REVIEW: ST. VINCENT - ALL BORN SCREAMING


4/5

St. Vincent's Day.

Scream if you wanna go faster. One week after the 'Tortured Poets Department' of Taylor Swift released (arguably) the album of the year, we get a new record from one of America's most accomplished artists across the independent world. Not to mention in a year of women in music like Haim's 2020. From the 'Visions' of Norah Jones, to not forgetting about Maggie Rogers this month, too. Or grand and great genre left turns like the spurs of 'Cowboy Carter' Beyoncé going for that country Grammy. But Annie Erin Clark, AKA St. Vincent is the queen of genre bending like a Prince. And now just a couple of calendars after daddy was home for the blonde on blonde concept classic based on a true story from her family's youth, Vincent is back with her best since 'Masseduction'. A seductive education to pop like 'Pills' that was 2017's big-three best in the same fall of the 'Colors' of Beck and LCD Soundsystem's 'American Dream'. Starting at the end with the birth of 'All Born Screaming's' title track and a classic collaboration closer with Cate Le Bon, Annie is on fire...literally. But she's OK, MJ on weird and wonderful amazing album artwork for this divine number of a seventh seal from Total Pleasure and Virgin. Aflame in the Compound Fracture of Los Angeles, or the Electric studios of Chicago (Audio) and New York (Lady). Industrial prog rock and art pop at its absolute f#####g finest.

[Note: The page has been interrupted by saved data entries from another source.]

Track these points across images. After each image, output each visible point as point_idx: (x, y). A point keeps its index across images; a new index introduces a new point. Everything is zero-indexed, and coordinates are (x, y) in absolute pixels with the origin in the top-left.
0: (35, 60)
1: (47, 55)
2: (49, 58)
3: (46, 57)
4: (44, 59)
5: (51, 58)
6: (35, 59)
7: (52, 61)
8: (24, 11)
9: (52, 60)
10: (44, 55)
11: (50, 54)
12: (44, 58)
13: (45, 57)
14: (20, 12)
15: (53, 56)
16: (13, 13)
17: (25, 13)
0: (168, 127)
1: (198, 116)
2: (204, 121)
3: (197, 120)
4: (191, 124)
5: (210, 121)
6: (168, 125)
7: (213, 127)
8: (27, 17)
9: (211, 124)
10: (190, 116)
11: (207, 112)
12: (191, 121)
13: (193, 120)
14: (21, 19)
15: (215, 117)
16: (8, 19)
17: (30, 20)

Ignited by the brilliant 'Broken Man', red-hot 'Flea' and the scorching 'Big Time Nothing's single, the first record since this Saint's soundtrack for her directorial debut on the silver screen 'The Nowhere Inn' is a classic in the making of this '24 year. Meaningful like letter in the alphabet, hours in the day, or Kobe. This "sonic vocabulary" that features amazing artist's like Dave Grohl of the Foo Fighters growls like "walking in the woods". It's a rave of depression and anxiety bubbling to the surface, influenced by the 90s dance culture that was The Prodigy of twisted firestarters like the late, great Keith Flint and them. This rocks like the 'Reckless' favourite that abandons all you thought you knew from this sonic hedge better. It's just like Clark told The Guardian, she'd rather have people scratching their heads than covering their mouths to yawn. The brilliant and bracing brimstone of 'Hell Is Near' opens this inferno's proceedings like Dante before some big numbers and 'Violent Times' reminds us, "I forgot people could be so kind/In these violent times/Dollar signs/Almost lost it chasing dollar signs/Knew the cost but I forgot the price/Of buying my life." For what it's worth, that's something we all need to remember in this modern day maddening malaise that has kept us lost in an artificial algorithm of a numbing negativity that fails to see the light in other individuals that don't muddle in with the masses that seduce us with an alternative education. Time to go back to songwriting school for all it's worth.

There's no artist like Annie Clark. St. Vincent is out of this world, like 'So Many Planets'. Mercury, Venus, Earth, Mars, Jupiter, Saturn, Uranus, Neptune and Pluto. But there's no easy method here as Vincent keeps the progression rocking for her art, all the way until 'The Powers Out' and she sings "Monday morning, subway station/Pushers pushing, racers racing/Came the message on the station/"The power's out across the nation"/And, "Ladies and gentlemen it seems we've got a problem"/The man on my screen said, just as somebody shot him/And the mothers gasped, the children cried/Almost could not believe my eyes" to the club lights come on like a faucet. A New York blackout like no other witnessed by the city on record, like a Vampire Weekend eclipse or the aeroplane moment where 'Only God Was Above Us'. But it's the 'Sweetest Fruit' of a sobering and sombre tribute to late music producer Sophie that will really start with you after the streams and CDs end. Sophie Xeon passed accidentally in 2021, falling after trying to get the perfect picture of a full moon. And with this tribute, Annie makes sure Sophie's name belongs in the stars, in full, forever. "My Sophie climbed the roof/To get a better view of the moon/Moon/My God, then one wrong step/Took her down to the depths/But for a minute, what a view/What a view." And what a way to pay tribute. These days we'll risk it all to behold the beauty of a world where so much is unfortunately ugly. But when it comes to all that we should hold close and as near as dear. You're listening to it right here. Mommy's home. TIM DAVID HARVEY.

Playlist Picks: 'Reckless', 'Broken Man', 'All Born Screaming (Feat. Cate Le Bon)'.